The main relay under the dash is for the EFI only - not the complete electrical system.
As far as I know there is no complete electrical system relay, and the key switch does not control the complete electrical system - the vehicle has, so to speak, two electrical systems, one that is hot all the time (the unswitched system), and one that is hot only with the ignition/acc on (the switched system) - and these come togther at the under hood fuse panel - so - if you're having a complete electrical system shutdown, there are a very small number of places it can come from.
The battery itself, the battery connections (both positive & negative), the cable from the battery negative to chassis ground, the cable from the battery positive to the underhood fuse panel, the underhood fuse panel itself, and the main fuse in that panel.
The key factor here is in determining that it is in fact a complete system failure.
About a year back I have a very similar experience with my GV - it started when the wife was driving - the car would buck and the check engine light would flash on and go back out (she reported a yellow light, that came on & went off too quickly for her to read it, and the CEL is the only yellow light on the dashboard).
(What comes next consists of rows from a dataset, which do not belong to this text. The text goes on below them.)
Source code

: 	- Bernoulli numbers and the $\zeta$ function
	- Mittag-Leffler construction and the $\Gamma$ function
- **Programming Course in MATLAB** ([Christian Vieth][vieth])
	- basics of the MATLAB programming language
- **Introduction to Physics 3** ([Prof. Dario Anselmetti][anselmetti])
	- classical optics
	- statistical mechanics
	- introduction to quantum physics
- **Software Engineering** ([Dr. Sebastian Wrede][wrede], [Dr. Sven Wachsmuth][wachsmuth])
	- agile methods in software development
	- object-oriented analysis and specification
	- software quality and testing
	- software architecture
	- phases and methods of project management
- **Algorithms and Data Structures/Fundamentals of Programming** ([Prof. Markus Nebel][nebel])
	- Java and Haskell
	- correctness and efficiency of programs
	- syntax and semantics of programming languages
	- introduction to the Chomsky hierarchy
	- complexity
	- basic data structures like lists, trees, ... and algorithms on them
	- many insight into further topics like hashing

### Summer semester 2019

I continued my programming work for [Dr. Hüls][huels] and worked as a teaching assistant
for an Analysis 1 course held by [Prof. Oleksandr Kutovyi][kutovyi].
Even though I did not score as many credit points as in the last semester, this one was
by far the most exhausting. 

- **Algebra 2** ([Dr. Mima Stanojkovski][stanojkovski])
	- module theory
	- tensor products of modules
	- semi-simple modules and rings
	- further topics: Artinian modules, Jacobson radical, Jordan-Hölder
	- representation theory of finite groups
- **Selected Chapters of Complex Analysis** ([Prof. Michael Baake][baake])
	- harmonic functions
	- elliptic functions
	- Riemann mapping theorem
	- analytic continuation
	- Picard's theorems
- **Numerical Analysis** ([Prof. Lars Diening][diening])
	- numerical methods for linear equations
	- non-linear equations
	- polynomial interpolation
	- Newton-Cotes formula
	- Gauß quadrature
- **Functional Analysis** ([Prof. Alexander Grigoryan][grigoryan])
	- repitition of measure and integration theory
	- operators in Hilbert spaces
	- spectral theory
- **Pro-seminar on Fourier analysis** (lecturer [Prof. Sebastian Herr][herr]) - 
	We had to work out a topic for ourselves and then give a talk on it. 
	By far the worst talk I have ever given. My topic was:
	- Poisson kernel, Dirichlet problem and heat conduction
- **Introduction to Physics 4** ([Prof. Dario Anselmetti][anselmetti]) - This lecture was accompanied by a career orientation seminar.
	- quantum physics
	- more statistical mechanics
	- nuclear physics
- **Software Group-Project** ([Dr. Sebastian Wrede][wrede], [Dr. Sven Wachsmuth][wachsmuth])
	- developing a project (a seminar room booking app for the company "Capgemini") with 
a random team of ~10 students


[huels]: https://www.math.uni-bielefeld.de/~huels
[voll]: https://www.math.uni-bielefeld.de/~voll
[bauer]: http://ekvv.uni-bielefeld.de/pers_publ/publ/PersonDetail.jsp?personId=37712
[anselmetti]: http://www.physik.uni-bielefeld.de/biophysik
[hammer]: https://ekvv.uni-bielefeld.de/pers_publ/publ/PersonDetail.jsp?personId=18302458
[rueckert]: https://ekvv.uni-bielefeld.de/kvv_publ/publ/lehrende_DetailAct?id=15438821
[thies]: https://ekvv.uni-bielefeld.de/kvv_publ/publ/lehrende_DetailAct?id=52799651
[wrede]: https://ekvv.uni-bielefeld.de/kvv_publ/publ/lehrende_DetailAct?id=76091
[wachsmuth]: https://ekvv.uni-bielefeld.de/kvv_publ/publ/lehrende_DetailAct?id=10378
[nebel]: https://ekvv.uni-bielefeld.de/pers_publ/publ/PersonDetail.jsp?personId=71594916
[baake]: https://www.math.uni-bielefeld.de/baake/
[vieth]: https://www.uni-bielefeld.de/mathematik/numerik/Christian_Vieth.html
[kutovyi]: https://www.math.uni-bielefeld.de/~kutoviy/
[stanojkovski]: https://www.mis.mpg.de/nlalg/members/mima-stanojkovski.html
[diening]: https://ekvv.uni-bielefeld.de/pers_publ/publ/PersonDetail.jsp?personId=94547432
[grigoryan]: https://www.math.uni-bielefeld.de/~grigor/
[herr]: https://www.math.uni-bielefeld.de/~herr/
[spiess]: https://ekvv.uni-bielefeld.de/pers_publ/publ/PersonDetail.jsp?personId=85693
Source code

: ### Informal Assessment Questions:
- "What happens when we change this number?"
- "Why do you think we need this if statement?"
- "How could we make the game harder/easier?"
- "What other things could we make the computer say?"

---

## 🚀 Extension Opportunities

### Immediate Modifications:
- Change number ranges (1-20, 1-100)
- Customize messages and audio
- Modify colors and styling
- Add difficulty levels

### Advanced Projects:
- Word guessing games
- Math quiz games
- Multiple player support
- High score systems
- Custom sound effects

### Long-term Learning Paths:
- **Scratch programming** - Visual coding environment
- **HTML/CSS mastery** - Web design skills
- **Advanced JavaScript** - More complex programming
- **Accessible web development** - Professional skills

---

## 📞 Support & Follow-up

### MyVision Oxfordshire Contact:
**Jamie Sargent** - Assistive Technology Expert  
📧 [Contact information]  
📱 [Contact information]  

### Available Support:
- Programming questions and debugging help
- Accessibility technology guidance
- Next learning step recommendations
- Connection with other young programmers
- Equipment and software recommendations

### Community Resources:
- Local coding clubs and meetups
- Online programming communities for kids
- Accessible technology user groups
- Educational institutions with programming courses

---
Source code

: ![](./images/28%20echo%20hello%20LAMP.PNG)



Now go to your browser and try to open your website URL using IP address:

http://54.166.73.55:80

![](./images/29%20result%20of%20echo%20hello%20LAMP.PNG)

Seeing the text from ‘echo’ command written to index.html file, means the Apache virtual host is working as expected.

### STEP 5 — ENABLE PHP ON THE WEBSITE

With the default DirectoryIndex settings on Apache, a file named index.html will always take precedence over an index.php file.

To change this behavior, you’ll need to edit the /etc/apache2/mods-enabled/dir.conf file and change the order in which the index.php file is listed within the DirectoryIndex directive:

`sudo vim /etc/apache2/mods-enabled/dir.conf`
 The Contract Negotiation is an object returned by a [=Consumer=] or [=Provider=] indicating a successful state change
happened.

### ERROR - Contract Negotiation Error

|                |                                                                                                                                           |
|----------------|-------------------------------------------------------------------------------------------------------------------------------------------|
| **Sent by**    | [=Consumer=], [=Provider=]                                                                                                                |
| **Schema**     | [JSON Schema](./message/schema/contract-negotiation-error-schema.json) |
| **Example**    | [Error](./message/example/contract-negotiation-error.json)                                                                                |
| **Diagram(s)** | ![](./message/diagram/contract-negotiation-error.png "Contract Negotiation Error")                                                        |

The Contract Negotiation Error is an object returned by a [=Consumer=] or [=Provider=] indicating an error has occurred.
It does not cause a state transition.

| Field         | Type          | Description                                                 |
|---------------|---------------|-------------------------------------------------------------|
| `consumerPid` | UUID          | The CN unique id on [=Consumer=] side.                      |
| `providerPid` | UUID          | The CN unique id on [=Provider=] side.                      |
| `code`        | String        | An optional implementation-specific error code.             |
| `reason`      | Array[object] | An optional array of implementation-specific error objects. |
My intial assumption was that I had an engine or ECU related problem that was causing the engine to misfire & buck, however, later that day - after night fall - I discovered the true problem - the vehicle was losing ALL electrical power for a split second, and the engine would die, but because it's a 5-speed, and was rolling, it would restart as soon as it got power back.
What brought this to my attention was that ALL the vehicle lights and the radio would go dead when it bucked - very easy to see at night, but a lot more difficult to detect during daylight.
I checked the battery & chassis ground connections, all clean & tight, I removed the underhood fuse panel and inspected it, all clean & tight. No amount of rocking & shaking any of the electical connections with the engine running and the lights on caused as much as a hiccup or a flicker.
At first, I didn't think it was the battery because the engine would crank & start every time - but it was the last thing left on the list - so I changed it - and the problem was gone.
What you have to determine now is if you are losing ALL power, switched power or only power to the EFI system.
Switched power does pass through the ignition switch, the EFI system will have a main relay that may be controlled either directly from the ignition switch or indirectly through the ECU.
On second thoughts - you're only the ECU to drive the fuel pump - or is that a different vehicle?
It's hard to tell with an engine swap how you wired it - so what I've posted above would apply to a standard vehicle.